When a teenager informs his parent that he intends to do something rash, any normal, responsible parent tries to dissuade him. "Don't do something crazy just because your friends are doing it." Or "But that will go on your permanent record." Or "I'm not giving you the car keys if that's where you're going."
But that's not the response that 16-year-old Muntasir Al-Shawa got when he recently informed his mother that he intended to carry out a terrorist attack against Israeli Jews. Instead, she gave him tips on how to properly prepare himself to carry out the attack.
This horrifying, fascinating glimpse at attitudes towards terrorism among ordinary Palestinian Arabs was provided by official Palestinian Authority Television. (Translation courtesy of Palestinian Media Watch).
Last month, Muntasir told his mother that he planned to go to Balata, a neighborhood in the city of Shechem/Nablus near the Tomb of Joseph, "and I'll come back to you as a martyr." The term "martyr" in the Palestinian Arab lexicon means somebody who dies in the course of murdering or attempting to murder Jews.
Murdering Jews in Shechem is not as easy as it used to be. From 1967 to 1995, there was an Israeli military governor and administration running the city. There were Israeli soldiers stationed there all the time. In other words, there were plenty of potential targets for would-be terrorists.

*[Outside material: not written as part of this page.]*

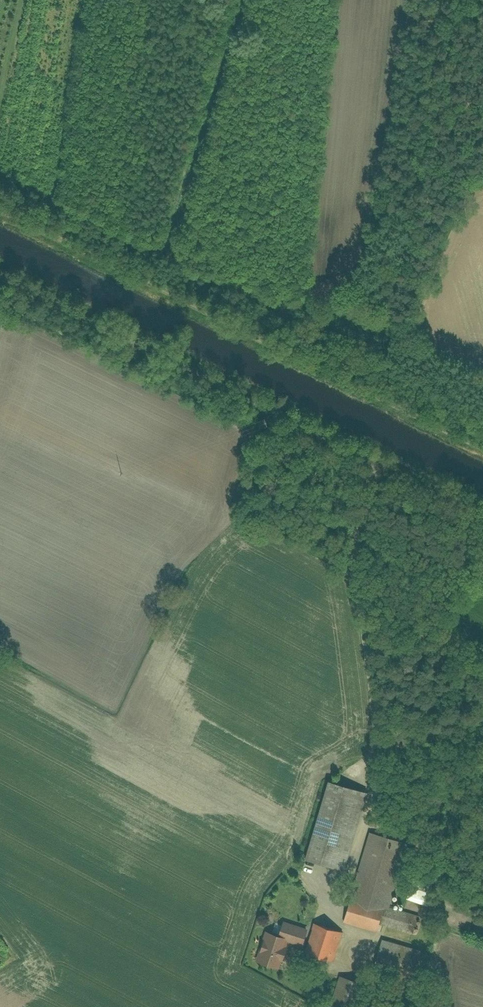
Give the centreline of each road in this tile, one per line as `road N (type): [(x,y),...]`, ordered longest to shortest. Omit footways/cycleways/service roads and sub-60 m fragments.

But because of the Oslo Accords, Israel withdrew its soldiers and administrators from Shechem/Nablus in 1995 and handed the city over to the Palestinian Authority.
With one small exception: According to the Oslo Accords, Jews have a right to visit their holy site, the tomb of the biblical patriarch Joseph. The P.A. security forces are required to protect Jewish visitors. But since the P.A. more often than not refuses to do so, terrorists like Muntasir Al-Shawa are free to target Jewish worshippers and the Israeli soldiers accompanying them.
That's what Muntasir had in mind when he revealed his plans to his mother, according to what she later told P.A. Television. In her Feb. 21 interview, Mrs. Al-Shawa described her response when her son informed her of his intention to die while murdering Jews:
"I laughed and told him: 'Do you think being a martyr is something trivial? Go bathe, pray, bow down to Allah and then there might be a chance that Allah will agree to accept you [as a martyr]. The following night he came back to me as a martyr. Praise Allah."
Mrs. Al-Shawa is obviously a deeply religious woman. But the concept of "religious" does not mean to her what it means to most civilized people. Her religious beliefs evidently include killing innocent people.
Because instead of trying to discourage her son from becoming a killer, she actually urged him to undertake religious preparations that would—in her view—spiritually enhance his murderous activities.
She didn't ask the boy's father to stop him. She didn't enlist the family's imam to intervene. She didn't take away Muntasir's gun or scold him. She did exactly the opposite because she wanted him to be a more effective "martyr."
And so, Muntasir proceeded to the Tomb of Joseph, where he and other terrorists opened fire on Jewish worshippers and their Israeli guards. The Israelis shot back and killed him. Mrs. Al-Shawa got her wish.
Over the years, there have been many other examples in the P.A. media of Palestinian Arab parents expressing pride that their children murdered Jews. (Many of them can be found at Palestinian Media Watch.)
Advocates of the Palestinian Arab cause often tell us that ordinary Palestinians are just like ordinary folks everywhere. They say Palestinian mothers and fathers have the same concerns as those in America, Israel and everywhere else.
Former President Bill Clinton epitomized this attitude when he met with Israeli parents of terror victims on Dec. 15, 1998, and then traveled to Gaza to meet with Palestinian parents of imprisoned terrorists. The president told reporters: "If I had met them in reverse order, I would not have known which ones were Israeli and which Palestinian."
How sad that the president of the United States was unable to tell the difference between the parents. The Israeli parents were the ones mourning the deaths of their innocent children. The Palestinian parents were the ones cheering on their children for murdering the Israeli children.
For the past 28 years, the P.A. has refused to fulfill its Oslo Accords obligation to encourage Palestinian Arabs to reject terrorism and embrace peaceful coexistence with Israel. In fact, it has done exactly the opposite: It has raised an entire generation of parents and children who continue to see anti-Jewish terrorism as a worthy life goal.
And that, in a nutshell, is why the possibility of achieving real peace with the Palestinian Arabs is so remote. It has nothing to do with settlements or borders. It has everything to do with the widespread and deeply held attitudes that permeate the Palestinian Arab community.
Stephen M. Flatow is an attorney and the father of Alisa Flatow, who was murdered in an Iranian-sponsored Palestinian terrorist attack in 1995. He is author of "A Father's Story: My Fight for Justice Against Iranian Terror."
Reprinted with kind permission of JNS.